● Your assignment: Only the lines from the start of the data below through the line that contains "IMPORTE | IMPORTE |" are to be copied, exactly and without pictures.

────

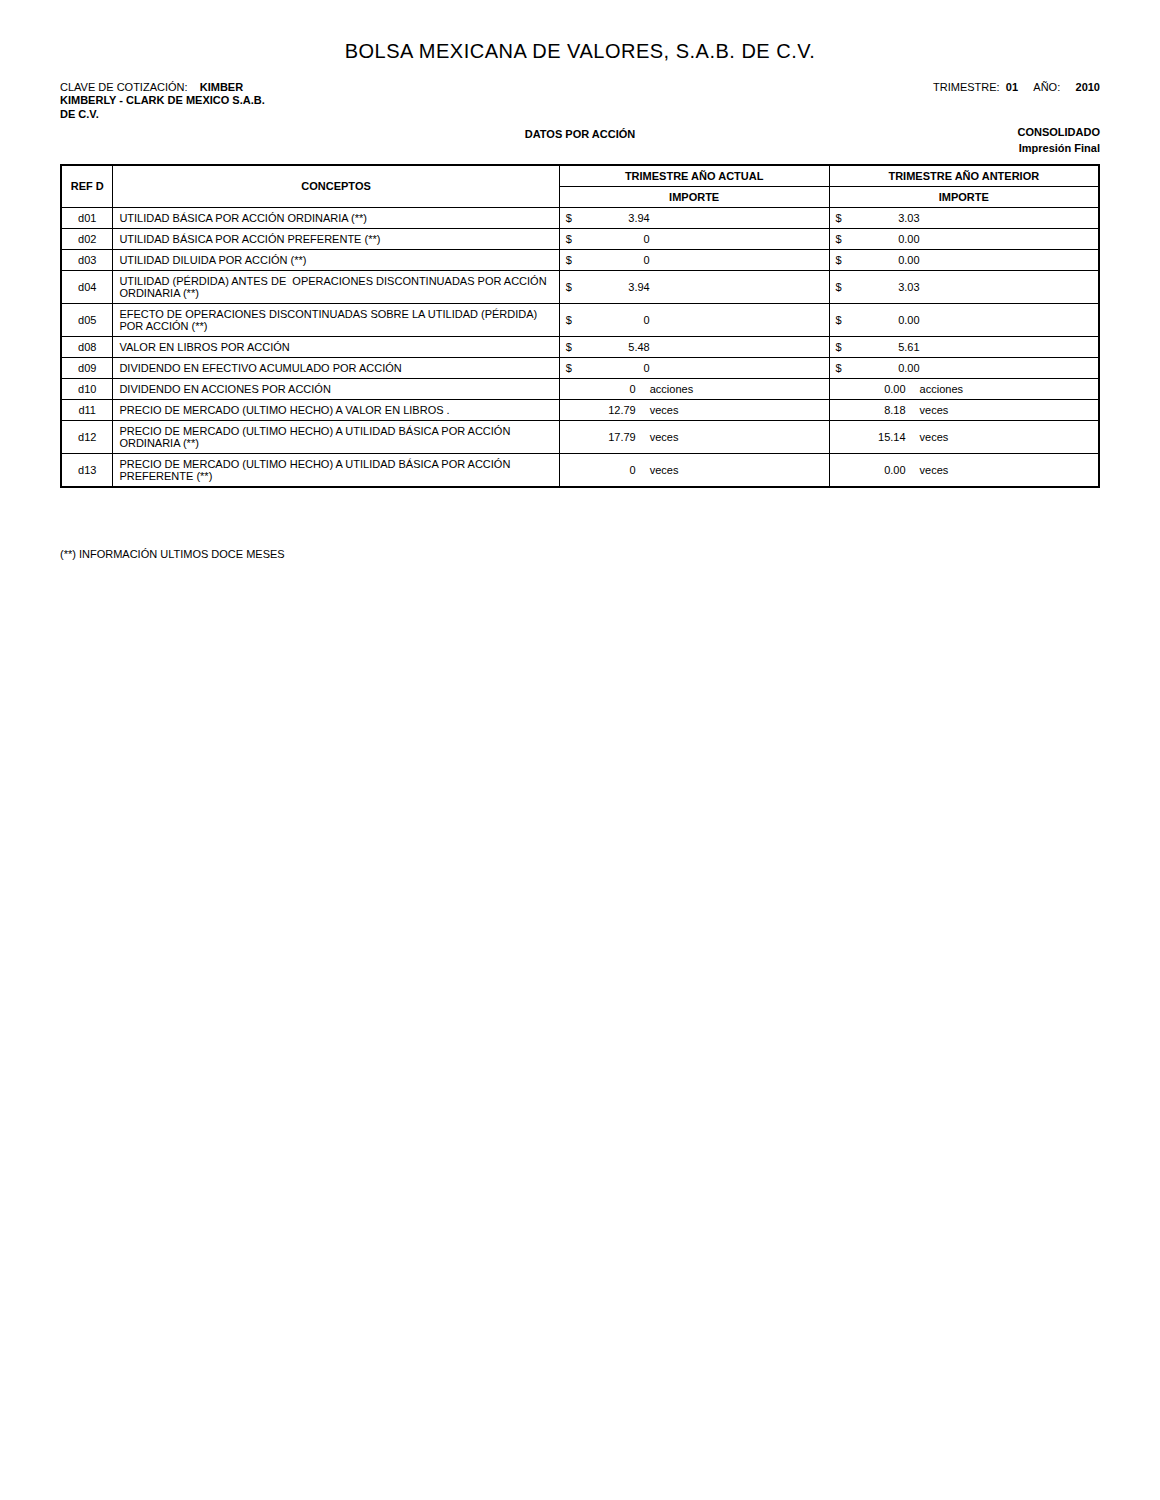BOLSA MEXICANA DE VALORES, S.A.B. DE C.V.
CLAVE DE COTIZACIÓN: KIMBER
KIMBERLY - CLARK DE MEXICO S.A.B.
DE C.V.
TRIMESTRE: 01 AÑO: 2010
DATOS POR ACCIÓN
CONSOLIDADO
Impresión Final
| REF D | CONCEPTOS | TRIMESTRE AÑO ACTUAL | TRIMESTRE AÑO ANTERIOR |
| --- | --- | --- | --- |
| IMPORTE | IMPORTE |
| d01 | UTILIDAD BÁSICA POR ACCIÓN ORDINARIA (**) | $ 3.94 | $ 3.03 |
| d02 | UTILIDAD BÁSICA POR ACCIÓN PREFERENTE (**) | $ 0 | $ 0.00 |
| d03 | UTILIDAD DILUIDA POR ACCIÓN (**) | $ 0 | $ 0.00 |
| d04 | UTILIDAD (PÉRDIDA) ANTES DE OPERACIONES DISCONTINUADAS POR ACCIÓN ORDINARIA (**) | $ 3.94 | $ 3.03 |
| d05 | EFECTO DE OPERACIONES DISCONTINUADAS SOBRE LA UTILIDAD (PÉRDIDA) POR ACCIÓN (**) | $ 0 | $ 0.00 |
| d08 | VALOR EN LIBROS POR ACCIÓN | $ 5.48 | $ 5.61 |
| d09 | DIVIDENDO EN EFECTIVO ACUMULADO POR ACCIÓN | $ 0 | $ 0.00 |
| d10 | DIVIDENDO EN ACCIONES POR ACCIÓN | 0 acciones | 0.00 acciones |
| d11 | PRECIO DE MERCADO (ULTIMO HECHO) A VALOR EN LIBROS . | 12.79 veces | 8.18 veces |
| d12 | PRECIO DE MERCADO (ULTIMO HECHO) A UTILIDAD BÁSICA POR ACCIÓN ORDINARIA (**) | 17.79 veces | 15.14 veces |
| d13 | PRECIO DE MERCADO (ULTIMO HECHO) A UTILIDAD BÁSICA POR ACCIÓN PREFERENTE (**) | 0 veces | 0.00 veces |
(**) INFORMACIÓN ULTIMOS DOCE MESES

────

● Task answer:
BOLSA MEXICANA DE VALORES, S.A.B. DE C.V.
CLAVE DE COTIZACIÓN: KIMBER
KIMBERLY - CLARK DE MEXICO S.A.B.
DE C.V.
TRIMESTRE: 01 AÑO: 2010
DATOS POR ACCIÓN
CONSOLIDADO
Impresión Final
| REF D | CONCEPTOS | TRIMESTRE AÑO ACTUAL | TRIMESTRE AÑO ANTERIOR |
| --- | --- | --- | --- |
| IMPORTE | IMPORTE |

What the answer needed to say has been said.